CAIRO - 6 March 2024: Egypt's Central Bank is poised to maintain its benchmark interest rates steady for the remainder of the year, following a significant 600 basis points hike on March 6th, according to BMI – A Fitch Solutions Company. The decision reflects the Central Bank's commitment to tackling inflationary pressures, as Egypt grapples with soaring inflation rates.
BMI highlighted that with inflation potentially easing to below 25% on a yearly basis in February, the interest rate hike was deemed sufficient to restore positive real interest rates. Despite currency liberalization, inflation is expected to hover around 30.0% until 2024, keeping real interest rates close to positive territory.
Moreover, the report indicated that government bond yields are expected to turn positive as well. With diminishing foreign exchange risks, this is anticipated to lure portfolio investors back into the Egyptian debt market sooner than previously expected.
However, the agency anticipates exchange rate volatility in the short term as the market adjusts to the long-awaited currency devaluation. While the exchange rate is currently weaker than the agency's long-held range of 40.00 to 45.00 Egyptian pounds per US dollar, it remains close to the 50.00 Egyptian pounds per US dollar level.
Forecasts regarding the currency value in the short term will hinge on the amount of foreign currency provided by the Central Bank of Egypt through banks. Nevertheless, estimates suggest that the exchange rate will stabilize around 50.0 Egyptian pounds per US dollar by the end of the year if portfolio investments materialize as expected.
BMI believes that Egyptian authorities have sufficient foreign currencies to swiftly bridge the gap with the widely-used parallel market rate. Egypt recently received the first tranche of a new investment deal with the United Arab Emirates, with more expected in the short term through a new program with the IMF and portfolio investment inflows.
With tighter monetary policy and currency flotation, Egypt has now met the core requirements for a larger IMF program.
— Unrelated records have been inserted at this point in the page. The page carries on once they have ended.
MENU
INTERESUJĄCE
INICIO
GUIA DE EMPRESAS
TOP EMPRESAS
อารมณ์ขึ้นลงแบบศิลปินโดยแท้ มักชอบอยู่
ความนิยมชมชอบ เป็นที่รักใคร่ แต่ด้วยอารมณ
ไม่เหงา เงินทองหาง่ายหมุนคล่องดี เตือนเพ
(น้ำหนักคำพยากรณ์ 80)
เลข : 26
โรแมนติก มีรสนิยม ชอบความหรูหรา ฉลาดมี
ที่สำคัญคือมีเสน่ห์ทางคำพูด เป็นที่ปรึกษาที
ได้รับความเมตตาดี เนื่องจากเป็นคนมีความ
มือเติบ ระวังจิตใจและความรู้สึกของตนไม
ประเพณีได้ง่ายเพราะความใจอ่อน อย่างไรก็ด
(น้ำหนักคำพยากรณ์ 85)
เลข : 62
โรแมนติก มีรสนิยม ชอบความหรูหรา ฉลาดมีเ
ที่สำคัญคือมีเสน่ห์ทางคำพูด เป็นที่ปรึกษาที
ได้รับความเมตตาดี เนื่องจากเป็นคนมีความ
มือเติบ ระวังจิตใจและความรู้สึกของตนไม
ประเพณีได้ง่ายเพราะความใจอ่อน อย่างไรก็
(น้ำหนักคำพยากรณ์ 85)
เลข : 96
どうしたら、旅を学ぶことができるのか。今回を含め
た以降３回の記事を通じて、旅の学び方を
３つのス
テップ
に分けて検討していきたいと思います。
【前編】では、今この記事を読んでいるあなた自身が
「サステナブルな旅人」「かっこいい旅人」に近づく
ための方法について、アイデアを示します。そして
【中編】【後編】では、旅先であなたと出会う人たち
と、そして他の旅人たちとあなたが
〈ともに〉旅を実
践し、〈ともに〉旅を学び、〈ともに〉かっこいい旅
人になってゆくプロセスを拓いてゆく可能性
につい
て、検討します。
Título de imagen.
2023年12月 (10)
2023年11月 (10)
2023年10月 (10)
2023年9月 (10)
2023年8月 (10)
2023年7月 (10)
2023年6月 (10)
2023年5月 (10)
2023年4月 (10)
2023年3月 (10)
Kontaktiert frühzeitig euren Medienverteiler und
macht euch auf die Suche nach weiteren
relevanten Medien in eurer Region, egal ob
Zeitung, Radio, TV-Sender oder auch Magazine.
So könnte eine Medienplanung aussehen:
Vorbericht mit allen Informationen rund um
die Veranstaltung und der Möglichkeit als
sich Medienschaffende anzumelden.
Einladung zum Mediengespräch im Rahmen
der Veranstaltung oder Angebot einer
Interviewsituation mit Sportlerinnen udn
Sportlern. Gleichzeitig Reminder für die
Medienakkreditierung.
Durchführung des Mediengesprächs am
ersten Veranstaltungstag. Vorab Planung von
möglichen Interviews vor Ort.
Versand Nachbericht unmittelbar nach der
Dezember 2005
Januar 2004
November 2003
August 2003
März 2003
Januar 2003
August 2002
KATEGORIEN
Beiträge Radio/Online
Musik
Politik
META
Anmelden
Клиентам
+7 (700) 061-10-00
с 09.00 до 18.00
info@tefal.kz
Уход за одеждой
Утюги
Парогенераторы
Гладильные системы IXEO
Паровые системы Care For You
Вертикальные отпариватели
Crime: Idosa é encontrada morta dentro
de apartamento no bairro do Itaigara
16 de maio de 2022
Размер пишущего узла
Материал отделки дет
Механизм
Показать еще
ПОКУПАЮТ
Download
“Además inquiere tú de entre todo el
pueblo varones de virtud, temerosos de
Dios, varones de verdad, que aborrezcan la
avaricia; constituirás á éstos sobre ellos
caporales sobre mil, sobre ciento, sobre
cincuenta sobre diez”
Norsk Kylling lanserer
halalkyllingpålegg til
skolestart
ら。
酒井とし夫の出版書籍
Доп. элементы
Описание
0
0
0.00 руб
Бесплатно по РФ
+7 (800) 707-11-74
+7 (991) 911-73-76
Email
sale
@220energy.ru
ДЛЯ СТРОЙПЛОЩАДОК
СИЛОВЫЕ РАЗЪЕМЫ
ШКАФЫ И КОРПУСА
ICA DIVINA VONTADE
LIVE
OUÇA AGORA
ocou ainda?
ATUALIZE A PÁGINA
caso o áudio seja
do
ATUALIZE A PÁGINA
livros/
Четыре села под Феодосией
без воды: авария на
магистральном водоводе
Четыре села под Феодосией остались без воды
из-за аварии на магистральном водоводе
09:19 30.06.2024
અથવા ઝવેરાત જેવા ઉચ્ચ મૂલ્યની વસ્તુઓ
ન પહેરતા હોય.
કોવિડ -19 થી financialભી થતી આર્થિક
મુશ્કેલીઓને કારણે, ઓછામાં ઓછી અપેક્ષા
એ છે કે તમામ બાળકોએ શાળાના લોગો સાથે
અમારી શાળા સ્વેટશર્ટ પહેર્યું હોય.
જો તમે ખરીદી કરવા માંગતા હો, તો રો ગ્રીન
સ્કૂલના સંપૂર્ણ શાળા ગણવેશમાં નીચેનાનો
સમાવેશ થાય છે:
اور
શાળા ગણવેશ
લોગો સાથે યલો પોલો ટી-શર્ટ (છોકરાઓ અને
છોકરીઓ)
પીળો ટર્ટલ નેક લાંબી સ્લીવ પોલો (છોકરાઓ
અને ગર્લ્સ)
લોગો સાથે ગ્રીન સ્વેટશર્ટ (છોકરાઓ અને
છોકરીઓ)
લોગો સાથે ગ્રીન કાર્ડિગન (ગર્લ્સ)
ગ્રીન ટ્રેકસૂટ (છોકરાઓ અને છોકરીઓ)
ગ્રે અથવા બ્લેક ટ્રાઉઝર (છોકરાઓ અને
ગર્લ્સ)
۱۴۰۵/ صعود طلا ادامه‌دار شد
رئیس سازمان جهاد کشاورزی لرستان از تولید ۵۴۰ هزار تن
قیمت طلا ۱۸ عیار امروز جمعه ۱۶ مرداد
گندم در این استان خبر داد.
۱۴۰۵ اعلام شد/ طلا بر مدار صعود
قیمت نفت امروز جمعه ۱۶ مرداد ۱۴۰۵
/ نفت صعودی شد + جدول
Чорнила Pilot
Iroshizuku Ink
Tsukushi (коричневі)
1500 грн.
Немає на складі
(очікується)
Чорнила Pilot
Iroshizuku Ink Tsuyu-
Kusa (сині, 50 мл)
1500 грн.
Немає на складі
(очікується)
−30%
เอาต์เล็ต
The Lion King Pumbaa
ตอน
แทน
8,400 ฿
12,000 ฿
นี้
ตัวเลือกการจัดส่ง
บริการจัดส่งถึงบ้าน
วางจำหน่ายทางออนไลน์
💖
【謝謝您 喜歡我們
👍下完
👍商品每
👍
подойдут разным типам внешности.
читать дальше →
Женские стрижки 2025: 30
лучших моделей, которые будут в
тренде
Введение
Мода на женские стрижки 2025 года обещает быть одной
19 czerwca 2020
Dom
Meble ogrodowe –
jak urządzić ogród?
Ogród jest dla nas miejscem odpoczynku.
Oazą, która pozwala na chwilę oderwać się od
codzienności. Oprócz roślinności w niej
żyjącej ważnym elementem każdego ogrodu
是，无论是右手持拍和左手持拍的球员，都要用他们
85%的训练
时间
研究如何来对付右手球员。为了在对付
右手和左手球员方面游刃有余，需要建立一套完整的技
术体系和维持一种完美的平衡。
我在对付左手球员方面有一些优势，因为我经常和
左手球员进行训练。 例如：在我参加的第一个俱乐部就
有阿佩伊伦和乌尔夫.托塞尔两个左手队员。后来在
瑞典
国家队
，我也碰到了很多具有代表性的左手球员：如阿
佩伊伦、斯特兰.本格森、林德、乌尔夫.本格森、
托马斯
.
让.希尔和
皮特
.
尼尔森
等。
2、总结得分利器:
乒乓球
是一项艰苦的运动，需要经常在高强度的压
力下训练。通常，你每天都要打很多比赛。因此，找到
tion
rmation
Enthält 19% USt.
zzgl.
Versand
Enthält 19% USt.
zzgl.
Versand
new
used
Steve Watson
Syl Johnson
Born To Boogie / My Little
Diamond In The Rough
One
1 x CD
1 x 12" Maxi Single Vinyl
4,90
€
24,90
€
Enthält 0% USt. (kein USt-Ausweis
The announced measures have been adopted as part of a comprehensive set of economic reforms in coordination with the government, and with consistent support from multilateral and bilateral partners.
While portfolio investments will alleviate short-term pressures, they will also expose Egypt to fluctuations in investor sentiment in the event of shocks.
Geopolitical risks arising from the conflict between Israel and Hamas, as well as the crisis in the Red Sea, remain elevated and pose a threat to Egypt's overall economic stability.
The agency views the political risks stemming from the announced measures as manageable, as the authorities' crackdown on currency traders and speculators, coupled with positive news such as the recent UAE investment deal, has bolstered the Egyptian pound in the parallel market from around 75.0 Egyptian pounds per US dollar in January 2024 to about 50.0 Egyptian pounds per US dollar.
The increase in the currency value in the widely-used parallel market has had a positive psychological impact on Egyptians, as they can now purchase dollars at a much stronger official rate compared to the parallel market rate of 75 Egyptian pounds per US dollar, making currency flotation more socially acceptable.
The report maintains its outlook that economic growth will decelerate from 3.8% in the fiscal year 2022/2023 to 3.2% in the fiscal year 2023/2024 before rising by 4.2% in the fiscal year 2024/2025, as tighter monetary policy than expected will lead to increased borrowing costs for companies and households, negatively impacting local consumption and investment.